When art gallery Karma dropped off the work of artist Dike Blair earlier this week at New York’s Space Studios, a debate ensued. “It’s so realistic that I questioned whether we should leave it out as the cleaners come through,” Abby Bangser, founder of art and design fair Object & Thing, tells AD PRO of the glass sculpture that looks exactly like a Windex bottle. Expectant visitors can however “rest assured” that the piece survived, she adds, thanks to the team’s decision to pack the work away until tomorrow, when Blair’s sculpture will join nearly 80 other works on display.
Blair’s work epitomizes the beauty of the event’s collaborative effort. His sculptures, which often depict items brought to life from the American artist’s tableaus, are rarely shown at art fair settings such as Independent, where Object & Thing is set to pop up this weekend. “Object-based works often get lost from being presented, which is why we started this fair,” says Bangser. “When you go to studios, it’s there and important to the artist, but galleries rarely show them.”

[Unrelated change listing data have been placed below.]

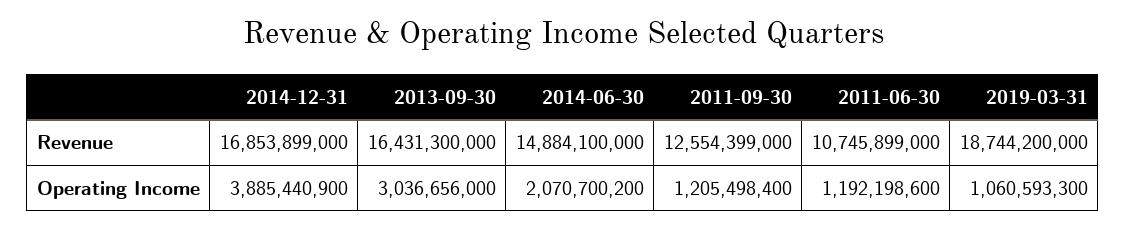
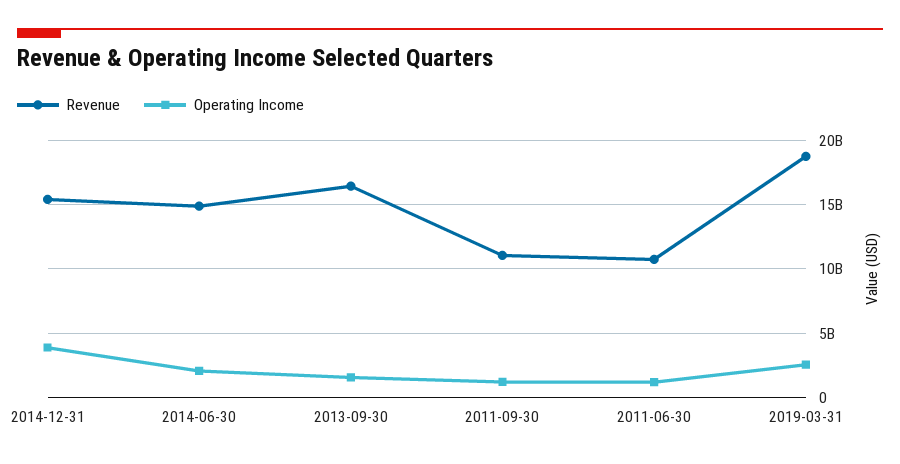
  {
    "Revenue": {
-     "2014-12-31": 16853899000,
+     "2014-12-31": 15500000000,
      "2013-09-30": 16431300000,
      "2014-06-30": 14884100000,
-     "2011-09-30": 12554399000,
+     "2011-09-30": 11000000000,
      "2011-06-30": 10745899000,
      "2019-03-31": 18744200000
    },
    "Operating Income": {
      "2014-12-31": 3885440900,
-     "2013-09-30": 3036656000,
+     "2013-09-30": 1500000000,
      "2014-06-30": 2070700200,
      "2011-09-30": 1205498400,
      "2011-06-30": 1192198600,
-     "2019-03-31": 1060593300
+     "2019-03-31": 2500000000
    }
  }

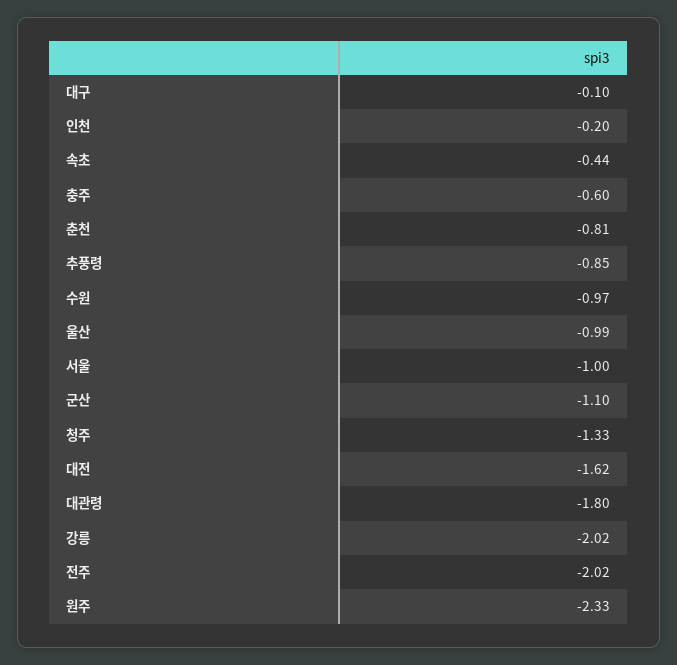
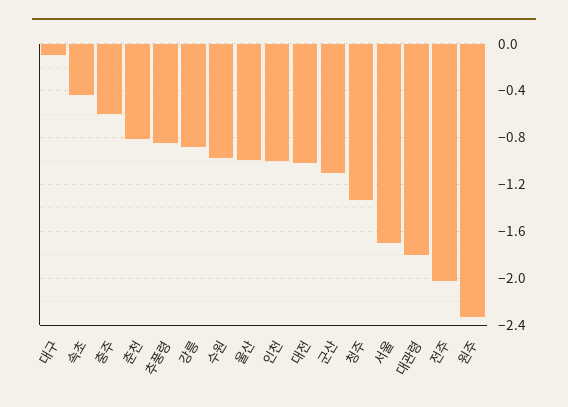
  {
    "대구": -0.1,
-   "인천": -0.2,
+   "인천": -1,
    "속초": -0.44,
    "충주": -0.6,
    "춘천": -0.81,
    "추풍령": -0.85,
    "수원": -0.97,
    "울산": -0.99,
-   "서울": -1,
+   "서울": -1.7,
    "군산": -1.1,
    "청주": -1.33,
-   "대전": -1.62,
+   "대전": -1,
    "대관령": -1.8,
-   "강릉": -2.02,
+   "강릉": -0.9,
    "전주": -2.02,
    "원주": -2.33
  }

Bangser and Rafael de Cárdenas, an AD100 architect and the fair’s artistic director, developed the section’s contributor list by reaching out to Independent’s exhibitors for object-based submissions. From there, the duo contacted design galleries, R & Company and Salon 94 among them, to layer in additional elements. “We are always looking at an equal balance of art and design and to present the works together without hierarchy or separation,” says de Cárdenas to AD PRO of the fair, which returns for its official second edition in May.
A sense of humor is woven throughout Object & Thing’s current effort, as Bangser points out during a tour of the showcase. Among the pieces seen are exaggerated human forms, such as the terra-cotta vases in the shape of a nose, a foot, and a tooth by BNAG, a firm founded by artist duo Oliver-Selim Boualam and Lukas Marstaller. Then there’s the work of British designer James Shaw, whose comedic style is more observational, giving a new perspective to familiar forms. “He developed this incredible tool that extrudes recycled plastics as though a bag of icing piping a cake,” de Cárdenas explains. The process takes shape in a whimsically hued and Baroque-inspired tableware set—tureen, candelabra, and jug included. “Normally, this would be an elegant, solid silver piece, and here it is in pastel plastic,” adds Bangser, as though offering a punch line.
But there’s beauty out there too. Similar to Blair’s work, a pair of lamps by Roy McMakin is like a canvas brought to life. “The bronze vases are so beautifully crafted, as though a scene in a Giorgio Morandi painting,” says Bangser. She continues on to Martin Puryear’s One-Handed Stools, which have been hand-painted in milk paint and produced in limited edition for the New Museum of Contemporary Art. Yet another striking set of designs, in a sea of impressive options.